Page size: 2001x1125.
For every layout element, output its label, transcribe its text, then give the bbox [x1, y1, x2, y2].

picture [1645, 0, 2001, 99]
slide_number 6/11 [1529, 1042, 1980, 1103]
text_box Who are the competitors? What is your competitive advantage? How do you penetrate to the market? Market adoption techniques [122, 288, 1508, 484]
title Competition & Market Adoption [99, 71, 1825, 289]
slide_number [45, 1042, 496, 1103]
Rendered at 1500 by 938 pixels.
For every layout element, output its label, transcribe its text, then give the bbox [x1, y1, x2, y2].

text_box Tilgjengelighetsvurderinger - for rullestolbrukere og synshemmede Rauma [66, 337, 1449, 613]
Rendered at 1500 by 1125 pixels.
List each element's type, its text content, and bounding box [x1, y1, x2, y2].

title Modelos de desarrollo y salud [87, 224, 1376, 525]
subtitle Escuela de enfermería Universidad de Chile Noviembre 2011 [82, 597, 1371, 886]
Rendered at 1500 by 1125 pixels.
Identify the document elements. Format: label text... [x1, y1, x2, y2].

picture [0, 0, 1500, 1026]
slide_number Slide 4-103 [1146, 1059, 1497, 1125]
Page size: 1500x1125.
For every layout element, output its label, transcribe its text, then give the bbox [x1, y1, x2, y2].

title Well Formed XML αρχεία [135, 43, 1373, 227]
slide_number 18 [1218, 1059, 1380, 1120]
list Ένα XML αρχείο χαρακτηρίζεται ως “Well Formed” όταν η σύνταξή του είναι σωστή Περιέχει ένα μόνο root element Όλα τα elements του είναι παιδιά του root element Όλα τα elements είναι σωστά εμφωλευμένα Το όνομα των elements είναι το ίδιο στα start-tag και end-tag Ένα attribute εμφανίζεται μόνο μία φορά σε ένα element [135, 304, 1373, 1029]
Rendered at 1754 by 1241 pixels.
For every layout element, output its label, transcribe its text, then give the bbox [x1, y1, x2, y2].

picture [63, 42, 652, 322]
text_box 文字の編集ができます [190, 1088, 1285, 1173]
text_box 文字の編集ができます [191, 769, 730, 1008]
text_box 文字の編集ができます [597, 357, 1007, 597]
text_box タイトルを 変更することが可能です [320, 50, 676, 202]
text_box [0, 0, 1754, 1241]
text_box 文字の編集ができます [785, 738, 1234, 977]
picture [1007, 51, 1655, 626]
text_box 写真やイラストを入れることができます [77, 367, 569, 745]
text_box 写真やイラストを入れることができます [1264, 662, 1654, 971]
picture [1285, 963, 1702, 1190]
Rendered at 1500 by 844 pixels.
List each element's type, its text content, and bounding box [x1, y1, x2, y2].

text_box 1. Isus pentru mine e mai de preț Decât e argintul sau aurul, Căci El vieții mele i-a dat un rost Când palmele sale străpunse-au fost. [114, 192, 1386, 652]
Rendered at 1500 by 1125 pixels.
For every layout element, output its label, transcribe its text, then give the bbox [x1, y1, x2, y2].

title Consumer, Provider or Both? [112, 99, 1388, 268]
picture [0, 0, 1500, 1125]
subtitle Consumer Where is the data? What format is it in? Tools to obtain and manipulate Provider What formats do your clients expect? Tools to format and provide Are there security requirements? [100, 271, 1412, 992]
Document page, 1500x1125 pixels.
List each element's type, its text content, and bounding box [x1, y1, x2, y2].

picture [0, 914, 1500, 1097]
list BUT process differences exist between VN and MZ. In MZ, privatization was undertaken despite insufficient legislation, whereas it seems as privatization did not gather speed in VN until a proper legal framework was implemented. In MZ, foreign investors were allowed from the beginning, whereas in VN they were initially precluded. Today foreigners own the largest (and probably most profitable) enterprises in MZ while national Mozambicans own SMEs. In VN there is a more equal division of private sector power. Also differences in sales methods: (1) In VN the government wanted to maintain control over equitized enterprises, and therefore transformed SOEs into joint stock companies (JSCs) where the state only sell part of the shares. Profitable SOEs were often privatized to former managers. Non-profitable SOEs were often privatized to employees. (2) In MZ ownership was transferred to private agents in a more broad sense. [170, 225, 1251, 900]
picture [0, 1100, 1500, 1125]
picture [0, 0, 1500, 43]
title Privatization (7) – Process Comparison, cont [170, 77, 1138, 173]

════════════════

• EXERCISE DIRECTIONS:
Only lines holding the string "pixels" are wanted; gather each one from the entries above.

• TASK RESPONSE:
Rendered at 1500 by 938 pixels.
Rendered at 1500 by 1125 pixels.
Rendered at 1500 by 1125 pixels.
Rendered at 1754 by 1241 pixels.
Rendered at 1500 by 844 pixels.
Rendered at 1500 by 1125 pixels.
Document page, 1500x1125 pixels.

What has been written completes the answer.